• Consegna: Prosegui l'articolo sulla circolare INPS n. 140 e sulla chiusura delle liti fiscali pendenti, ripartendo subito dopo la sua ultima frase.
======== Testo fornito
Inps e Fisco: circolare n. 140 e chiusura liti fiscali pendenti

di Stefano Ferri* 

La recente Circolare INPS n. 140 del 2 agosto 2016 si è posta il meritevole obiettivo di chiarire le conseguenze previdenziali degli accertamenti fiscali, uniformando le prassi dopo anni nei quali si erano riscontrati comportamenti diversi delle varie sedi periferiche.

Nel presente articolo ci si soffermerà su quanto indicato al punto B) lettera 2 della citata circolare in materia di chiusura delle liti fiscali pendenti; in tale punto testualmente si legge:

2. La Chiusura agevolata delle liti fiscali pendenti. Al fine di deflazionare il contenzioso in seno alle Commissioni tributarie, con il comma 12 dell’art. 39 D.L. n. 98 del 6 luglio 2011 è stata introdotta per i contribuenti la possibilità di risolvere le liti giudiziarie con l’Agenzia delle Entrate, di valore non superiore a 20.000 euro, già pendenti alla data del 31 dicembre 2011.

La norma consente di definire tutte le liti fiscali aventi ad oggetto tributi originati da avvisi di accertamento dell’Agenzia delle Entrate, che presuppongono la rettifica delle dichiarazioni dei redditi. L’istituto in esame non assume rilevanza rispetto alle originarie pretese dell’Amministrazione fiscale, ma semplicemente consente la definizione agevolata del processo tributario mediante il versamento di una somma forfettaria di 150 euro per valori di lite fino a 2mila euro ed in percentuale variabile dal 10 al 50% per importi tra 2mila e 20mila euro.

2.1 Rilevanza ai fini previdenziali. Per effetto di quanto appena esposto, non può ritenersi che la definizione della lite nella modalità in trattazione determini la quantificazione di un reddito inferiore rispetto a quello oggetto dell’accertamento.

Quindi, in relazione agli accordi di chiusura agevolata delle liti fiscali pendenti, gli stessi non avranno efficacia sulle azioni di recupero promosse dall’Istituto il quale procederà alla riscossione degli importi da versare a titolo di contributi calcolati sull’intero ammontare originariamente accertato.

In definitiva, i contributi richiesti dall’Istituto con Avviso di Addebito (o cartella esattoriale) non dovranno essere oggetto di annullamento (sgravio) e dovranno essere versati dal contribuente per l’intero ammontare originariamente quantificato dall’Agenzia delle Entrate.

Permane, tuttavia, la questione sollevata in recenti sentenze di merito inerente all’onere probatorio che grava sull’Istituto, se chiamato in giudizio, relativamente alla sussistenza di una pretesa contributiva a fronte di un accertamento ispettivo compiuto da altro Ente.
================
======== Sezione dati
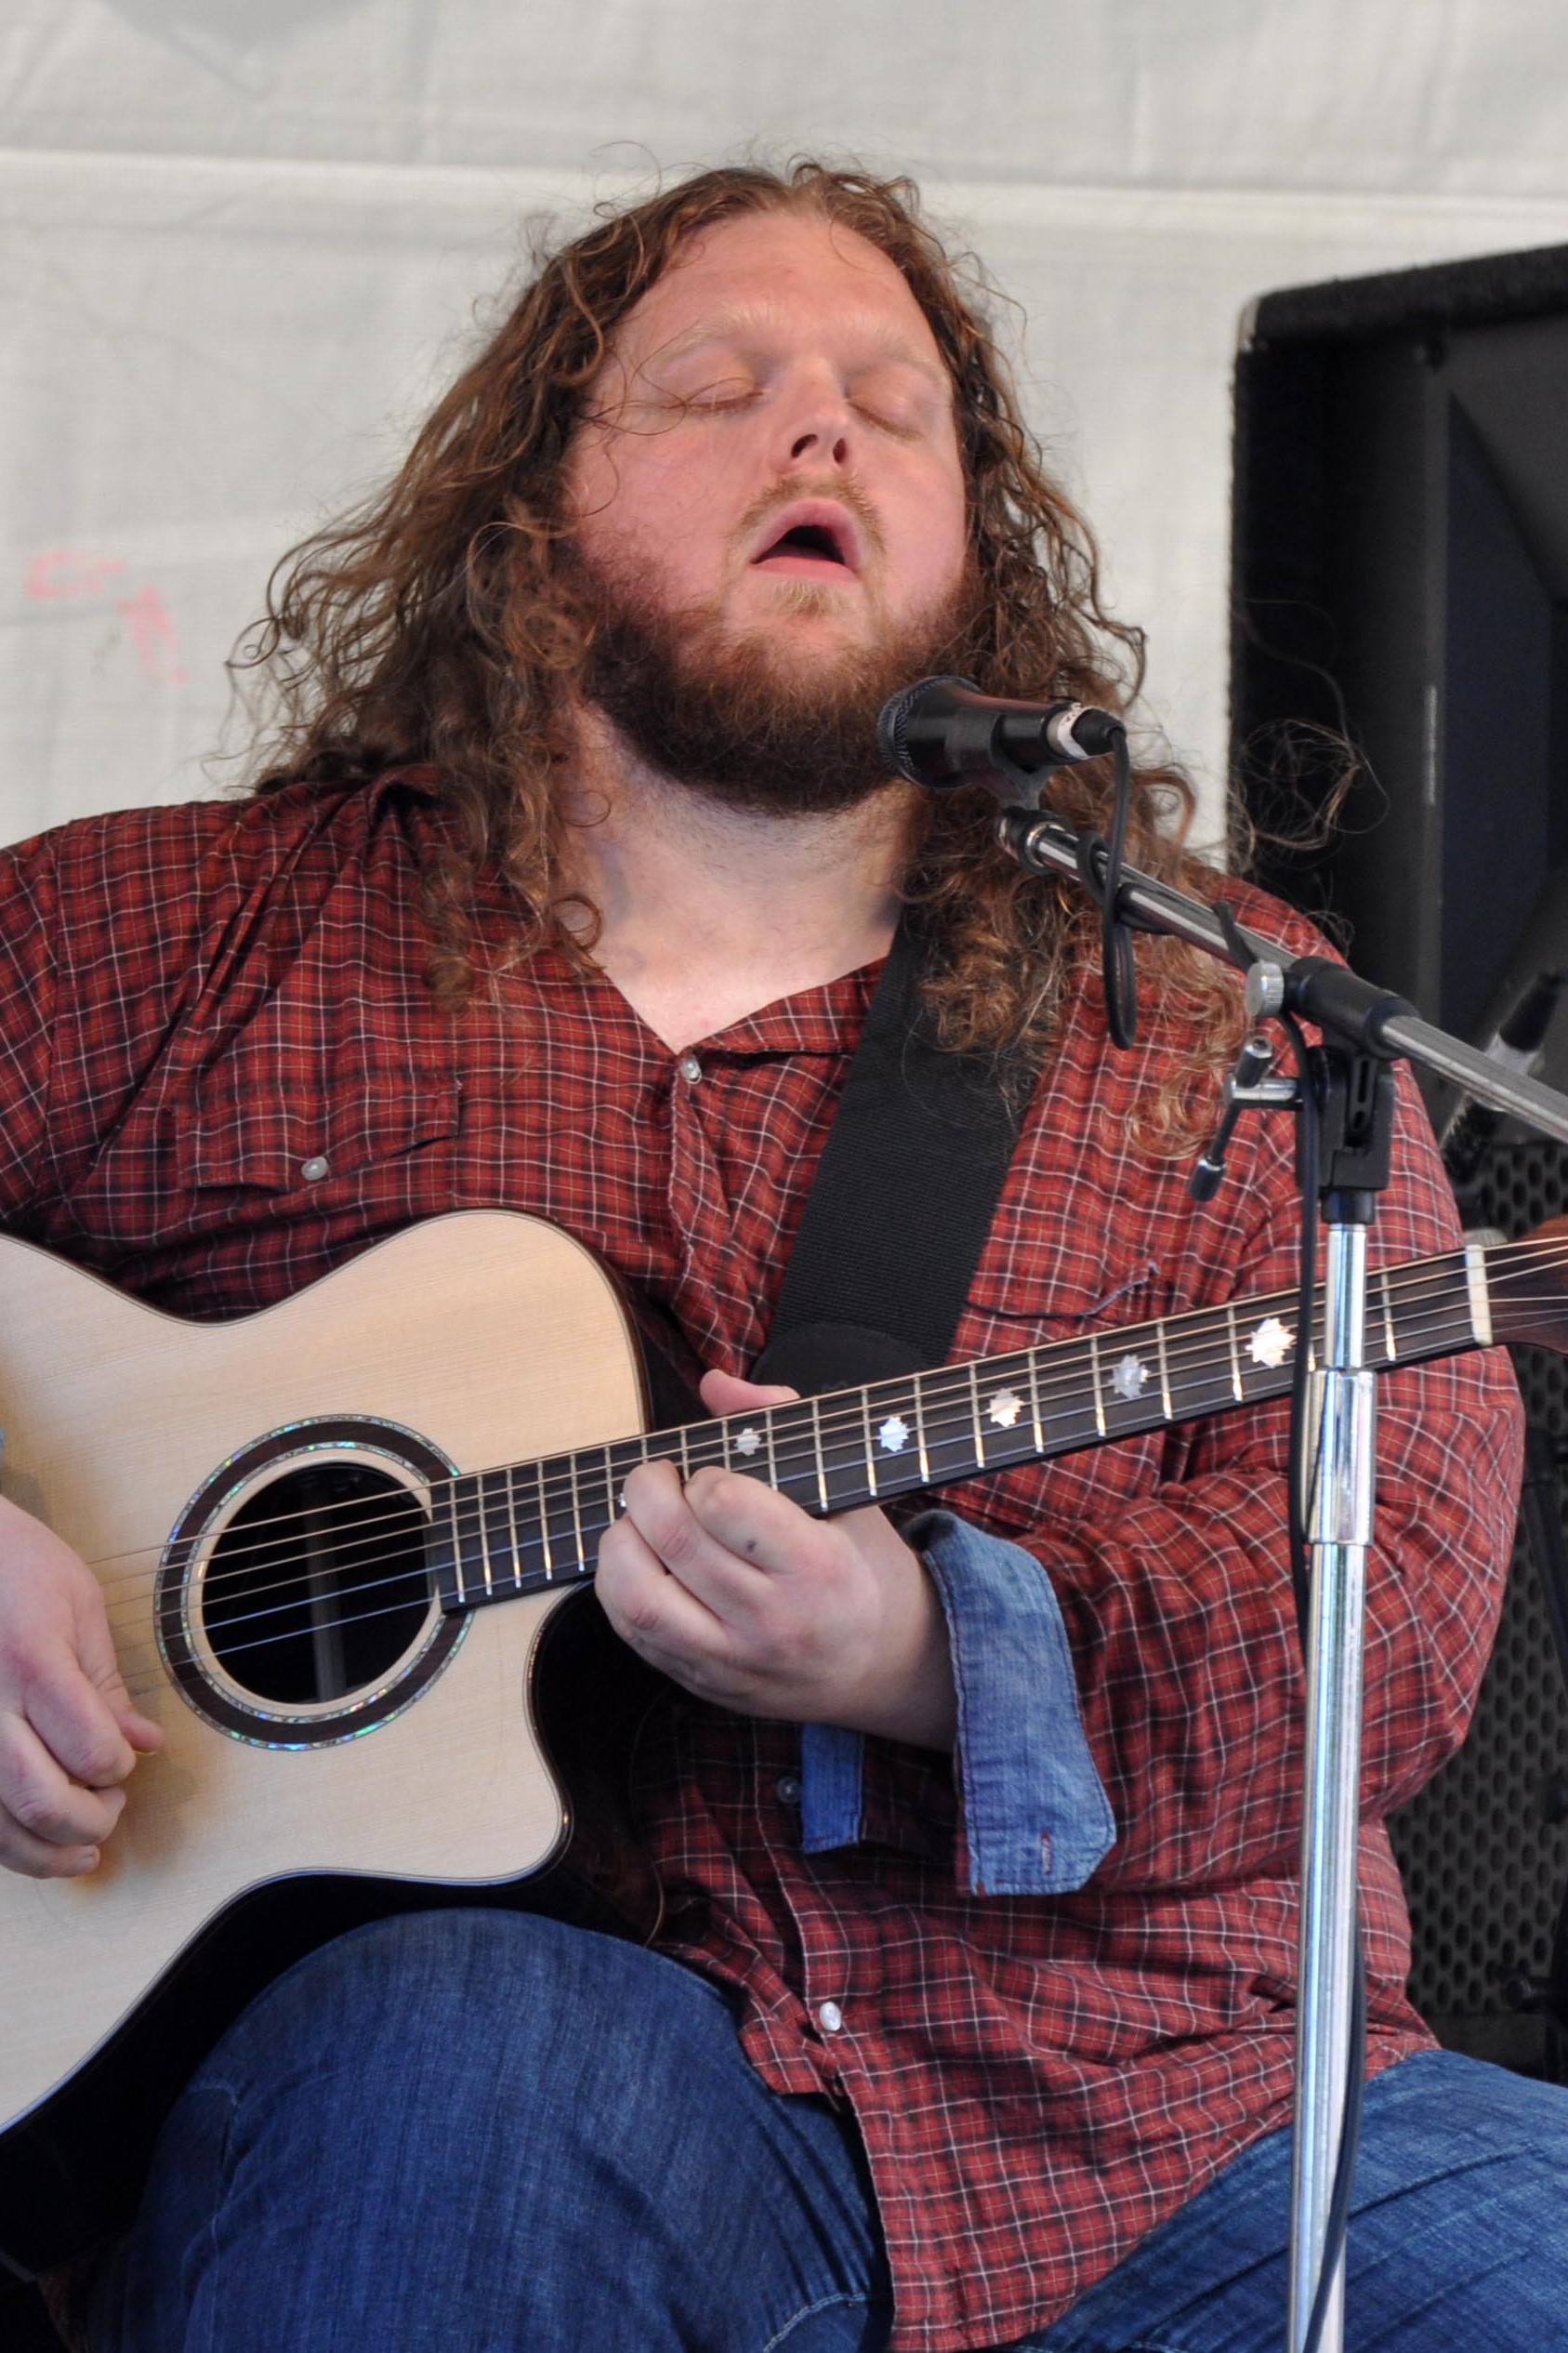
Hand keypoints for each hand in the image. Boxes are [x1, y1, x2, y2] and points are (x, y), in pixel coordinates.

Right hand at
================
• Esito del compito:
In presenza di contenzioso, le circostanze alla base della pretesa creditoria dovranno essere provate e le Sedi dovranno fornire ogni elemento utile alla difesa dell’Istituto allegando i dati di dettaglio relativi all’accertamento fiscale (ad es. anno di riferimento, gestione, sintesi dell’accertamento svolto, reddito dichiarato ed accertato). Occorrerà inoltre specificare i fatti in base ai quali è stato accertato il maggior reddito e produrre l’atto di accertamento nonché tutta la documentazione da cui origina la pretesa creditoria.

Quanto esposto nel citato passaggio della Circolare 140/2016 impone tuttavia una riflessione attenta.

Si rammenta infatti che al provvedimento di chiusura liti fiscali pendenti, introdotto dal comma 12 dell’art. 39 D.L. n. 98 del 6 luglio 2011, hanno aderito anche numerosi contribuenti che avevano ottenuto in sede di Commissione Tributaria Provinciale l’annullamento dell’accertamento fiscale: anzi in tali casi l’onere per definire la lite fiscale era modesto (pari al 10% del valore della lite) e ciò ha comportato una massiccia adesione all’istituto da parte di costoro.

L’INPS, almeno a Reggio Emilia e in altre Sedi sulle quali opero, anche dopo la definizione delle liti fiscali, inviava avvisi di addebito a coloro che avevano aderito, calcolando la contribuzione sulla pretesa iniziale dell’Ufficio tributario e senza tener conto delle eventuali revisioni totali o parziali degli avvisi di accertamento effettuate dalle commissioni tributarie.

Nella mia esperienza, e in altre analoghe riscontrate presso Colleghi, i tentativi di ottenere totale o parziale autotutela da parte dell’INPS non sortivano effetti: occorreva dunque, onde evitare la definitività delle pretese contributive, ricorrere al competente Giudice del lavoro.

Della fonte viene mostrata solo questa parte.